Education, at its best, often allows you different ways of travel.  Sometimes it is like a long bicycle ride:  you slow down and get away from the highways to look more carefully around you.  At other times, education can be like flight, a chance to glide above the fields and look toward the horizon.

Not only is this year’s Junior Distinguished Faculty Award recipient a faithful bike rider, but he is also a licensed pilot.  Many times you will see him carting his bike into his office after the long ride to work.  Like a good cyclist, he helps students venture off the familiar roads, breathe fresh air and develop their own strength.  In his courses he prompts students to think in new and bold ways about the nature of Christians’ ethical engagement and to discover their calling.  He helps us perceive the people and the ideas that often get shoved to the edges by the mainstream traffic.  Whether he is teaching statistics or theory, he strives to make the complex ideas accessible, to inspire students’ confidence even as he startles their complacency. 

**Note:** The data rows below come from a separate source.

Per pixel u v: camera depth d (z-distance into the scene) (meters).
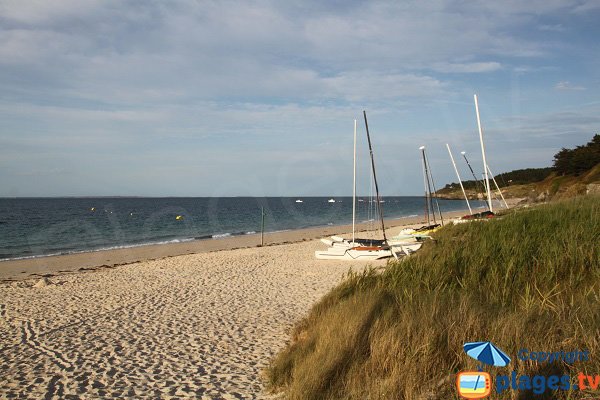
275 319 9.32
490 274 6.97
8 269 19.59
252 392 5.62
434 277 7.31
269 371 6.04
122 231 37.81
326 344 5.42
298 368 5.45
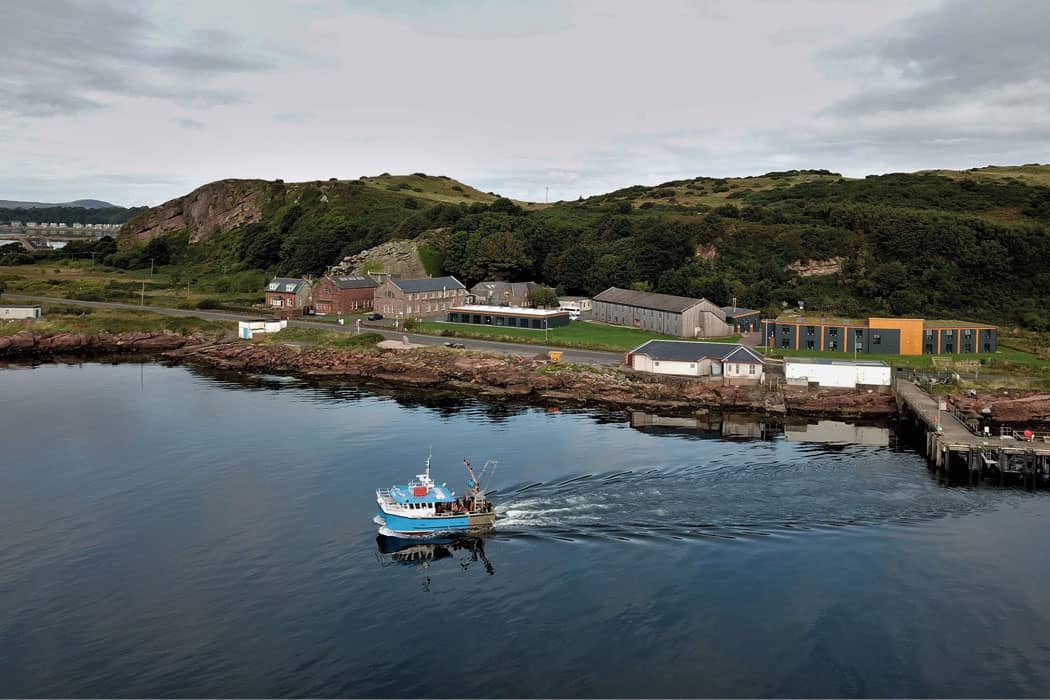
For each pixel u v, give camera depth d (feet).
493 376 443.32
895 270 634.02
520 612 195.31
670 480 280.72
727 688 165.27
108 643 182.50
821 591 203.92
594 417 378.73
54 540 236.63
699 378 419.13
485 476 285.23
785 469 294.25
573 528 241.35
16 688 165.78
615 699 161.79
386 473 292.81
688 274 646.74
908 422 375.86
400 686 166.61
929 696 162.91
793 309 612.70
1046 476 289.94
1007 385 398.83
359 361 490.08
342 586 209.05
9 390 438.81
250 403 407.23
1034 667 172.76
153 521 250.78
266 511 258.37
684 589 205.26
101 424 363.97
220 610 197.16
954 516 251.39
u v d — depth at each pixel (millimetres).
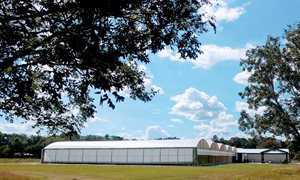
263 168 54562
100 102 5547
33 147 98500
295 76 44281
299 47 44531
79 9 4676
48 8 4945
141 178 31203
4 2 4789
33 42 5523
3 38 4961
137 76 7816
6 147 92062
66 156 72875
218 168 52844
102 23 4812
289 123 44562
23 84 5754
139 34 5539
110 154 69938
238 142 155500
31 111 7551
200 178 31266
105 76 6172
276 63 45438
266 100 45594
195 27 5570
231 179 29781
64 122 7984
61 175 34031
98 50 5020
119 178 31141
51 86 5875
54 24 5016
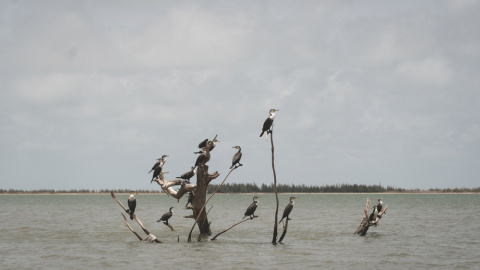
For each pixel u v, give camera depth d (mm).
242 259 26812
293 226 48125
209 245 32094
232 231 42781
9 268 24547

And, like the pilot that he is, he can show us the full vista and panorama before us.  As a scholar, he challenges evangelicals to be wary of moral posturing and more committed to promoting social hope.  In his five years at Gordon he has been a department chair, a member of the Core Committee, a coordinator of the Gordon College Symposium, an occasional host for the Faculty Forum, and a faculty advisor for student clubs—and in all these endeavors strives to promote a curriculum and an intellectual culture concerned with Christians’ moral and social responsibilities.


I once asked a group of students what they most appreciated about this instructor, and they told me that they liked his enthusiasm, his discernment, and his really, really colorful socks.  For that enthusiasm and discernment, as well as his ability to help us see more fully the many colors in the world, I am pleased to present this year’s Junior Distinguished Faculty Award to assistant professor of sociology Dr. Daniel Johnson.